§ Data excerpts:
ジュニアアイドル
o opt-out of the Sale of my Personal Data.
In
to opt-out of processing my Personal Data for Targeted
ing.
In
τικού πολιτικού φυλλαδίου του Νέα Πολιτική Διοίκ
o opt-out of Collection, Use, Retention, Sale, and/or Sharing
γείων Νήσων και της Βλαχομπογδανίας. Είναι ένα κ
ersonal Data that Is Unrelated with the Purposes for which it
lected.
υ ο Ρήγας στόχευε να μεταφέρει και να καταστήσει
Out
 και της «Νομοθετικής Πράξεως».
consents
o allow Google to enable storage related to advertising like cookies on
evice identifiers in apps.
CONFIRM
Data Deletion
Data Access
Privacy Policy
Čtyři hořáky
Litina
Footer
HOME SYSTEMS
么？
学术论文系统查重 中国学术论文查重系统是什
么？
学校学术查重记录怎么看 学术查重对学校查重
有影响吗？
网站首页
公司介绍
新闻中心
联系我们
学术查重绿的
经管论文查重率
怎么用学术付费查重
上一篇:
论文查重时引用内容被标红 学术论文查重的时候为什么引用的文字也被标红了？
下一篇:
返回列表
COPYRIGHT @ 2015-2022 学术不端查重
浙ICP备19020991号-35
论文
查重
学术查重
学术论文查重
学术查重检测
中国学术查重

§ Job item:
Repeat the material in full. Nothing may differ.

§ Completed task:
ジュニアアイドル
o opt-out of the Sale of my Personal Data.
In
to opt-out of processing my Personal Data for Targeted
ing.
In
τικού πολιτικού φυλλαδίου του Νέα Πολιτική Διοίκ
o opt-out of Collection, Use, Retention, Sale, and/or Sharing
γείων Νήσων και της Βλαχομπογδανίας. Είναι ένα κ
ersonal Data that Is Unrelated with the Purposes for which it
lected.
υ ο Ρήγας στόχευε να μεταφέρει και να καταστήσει
Out
 και της «Νομοθετικής Πράξεως».
consents
o allow Google to enable storage related to advertising like cookies on
evice identifiers in apps.
CONFIRM
Data Deletion
Data Access
Privacy Policy
Čtyři hořáky
Litina
Footer
HOME SYSTEMS
么？
学术论文系统查重 中国学术论文查重系统是什
么？
学校学术查重记录怎么看 学术查重对学校查重
有影响吗？
网站首页
公司介绍
新闻中心
联系我们
学术查重绿的
经管论文查重率
怎么用学术付费查重
上一篇:
论文查重时引用内容被标红 学术论文查重的时候为什么引用的文字也被标红了？
下一篇:
返回列表
COPYRIGHT @ 2015-2022 学术不端查重
浙ICP备19020991号-35
论文
查重
学术查重
学术论文查重
学术查重检测
中国学术查重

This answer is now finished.